Neuer Roman "Fun"Bela B Felsenheimer: So denkt er heute über Rockstar-Exzesse

Bela B. von Die Ärzte setzt sich kritisch mit der Vergangenheit auseinander, auch mit der eigenen. (dr/spot)
Bela B. von Die Ärzte setzt sich kritisch mit der Vergangenheit auseinander, auch mit der eigenen. (dr/spot)

imago/Berlinfoto / christina kratsch

SpotOn NewsSpotOn News | 24.01.2025, 17:45 Uhr

Die-Ärzte-Star Bela B Felsenheimer spricht in einem aktuellen Interview über seinen neuen Roman "Fun", der von Missbrauch im Rockgeschäft handelt. Der Musiker übt dabei auch Selbstkritik an eigenen früheren Verhaltensweisen.

Vier Jahrzehnte Erfahrung im Rockbusiness – das prägt. Der Die-Ärzte-Schlagzeuger Bela B Felsenheimer (62) blickt heute kritischer auf die wilden Jahre des Sex, Drugs & Rock'n'Roll als früher. In seinem neuen Roman "Fun" thematisiert der Musiker nun die Schattenseiten der Branche und patriarchale Strukturen im Musikgeschäft. Im Interview mit dem Magazin "Spiegel" spricht er offen über die Veränderungen in der Szene.

Video News

"Rock'n'Roll ist immer auch ein sexuelles Versprechen, das ist Teil seiner DNA", erklärt Bela B. Früher habe er aber die Groupie-Kultur noch deutlich anders gesehen: "Als ich anfing, Musik zu machen, und Bands und Rockmusiker verehrt habe, war 'Sex & Drugs & Rock'n'Roll' natürlich in meinem 16-jährigen Kopf."
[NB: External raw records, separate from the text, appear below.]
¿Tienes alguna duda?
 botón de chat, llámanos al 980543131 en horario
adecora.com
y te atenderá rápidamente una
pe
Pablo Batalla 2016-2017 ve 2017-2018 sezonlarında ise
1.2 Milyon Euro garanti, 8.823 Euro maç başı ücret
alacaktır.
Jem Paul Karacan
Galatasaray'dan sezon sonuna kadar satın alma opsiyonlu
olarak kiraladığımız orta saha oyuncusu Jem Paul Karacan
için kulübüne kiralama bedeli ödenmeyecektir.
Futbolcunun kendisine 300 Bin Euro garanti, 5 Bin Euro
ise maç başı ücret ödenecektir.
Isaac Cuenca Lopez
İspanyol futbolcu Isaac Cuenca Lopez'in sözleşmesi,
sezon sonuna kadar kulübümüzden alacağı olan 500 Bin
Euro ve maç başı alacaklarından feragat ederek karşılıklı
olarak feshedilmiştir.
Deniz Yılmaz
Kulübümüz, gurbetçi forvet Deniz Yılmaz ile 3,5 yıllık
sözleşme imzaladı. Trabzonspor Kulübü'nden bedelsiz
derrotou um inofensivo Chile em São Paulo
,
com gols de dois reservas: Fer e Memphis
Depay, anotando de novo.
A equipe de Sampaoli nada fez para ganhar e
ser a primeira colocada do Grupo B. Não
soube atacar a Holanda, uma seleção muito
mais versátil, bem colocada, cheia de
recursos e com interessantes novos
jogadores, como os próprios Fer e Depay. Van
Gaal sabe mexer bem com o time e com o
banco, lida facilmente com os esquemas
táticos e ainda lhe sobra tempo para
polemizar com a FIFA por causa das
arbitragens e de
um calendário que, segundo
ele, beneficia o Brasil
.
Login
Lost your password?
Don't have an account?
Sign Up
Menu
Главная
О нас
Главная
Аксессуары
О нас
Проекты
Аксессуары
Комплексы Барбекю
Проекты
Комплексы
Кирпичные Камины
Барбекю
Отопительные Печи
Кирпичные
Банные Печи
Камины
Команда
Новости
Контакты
Kritischer Blick auf die eigene Vergangenheit

Heute sieht der Die-Ärzte-Star vieles anders. So habe die Band einige ihrer frühen Songs aus dem Repertoire gestrichen – etwa "Elke", das Fat Shaming und Misogynie vereine. "Das ist letztes Jahrtausend", gibt sich Felsenheimer selbstkritisch. Auch für einen makabren Scherz bei einem Konzert, bei dem er und Bandkollege Farin Urlaub (61) sich über K.o.-Tropfen lustig machten, entschuldigt er sich: "Kein Moment, auf den wir sehr stolz sind."

Der Musiker plädiert für mehr Achtsamkeit in der Branche. Bei Konzerten seiner Band gebe es mittlerweile Awareness-Teams, die auf übergriffiges Verhalten im Publikum achten. "Es gibt zum Beispiel auf jedem Konzert Grapscher, Leute, die Frauen und Männer im Gerangel an intimen Stellen anfassen", berichtet er. In solchen Fällen würden die Täter des Konzerts verwiesen.

Entwicklung statt Stillstand

"Was ist daran falsch, sich zu entwickeln? Achtsamer zu werden?", fragt Felsenheimer. "Ich bin kein 'Früher war alles besser'-Punk." Auch politisch habe sich seine Haltung gewandelt. Während Die Ärzte in den 1980er-Jahren noch betont unpolitisch auftraten, wisse er heute: "Es ist unmöglich, unpolitisch zu sein. Die Behauptung des Unpolitischen ist ja schon eine politische Aussage."

In seinem Roman "Fun" beschreibt der Musiker ein Missbrauchssystem einer fiktiven deutschen Rockband. Auch wenn viele Leser Parallelen zu realen Fällen ziehen dürften, betont er: "Es liegt mir nicht daran, von einem Skandal von vor zwei Jahren zu profitieren." Vielmehr gehe es ihm um systematische Probleme in der Gesellschaft.

Perspektivwechsel notwendig

Der Punk-Rocker sieht die Notwendigkeit für Veränderung: "Feminismus funktioniert besser, wenn ihn auch Männer verinnerlichen. Wenn wir aufhören, eine Frau als Trophäe oder Sache zu betrachten." Für seinen Roman holte er sich gezielt weibliche Blickwinkel ein: "Ich habe jedenfalls nur meinem persönlichen Umfeld das Buch vorab zum Lesen gegeben. Fast ausschließlich Frauen, weil ich viel aus der Perspektive von Frauen schreibe. Da reicht es nicht nur, sich etwas anzulesen."

Dass die Rockmusik nicht nur von Frauenfeindlichkeit geprägt war, zeigt er am Beispiel David Bowies (1947-2016) auf, "der mit Ziggy Stardust das erste massenwirksame non-binäre Wesen der Popgeschichte geschaffen hat". Sein Fazit bleibt differenziert: "Es ist nicht alles schwarz oder weiß."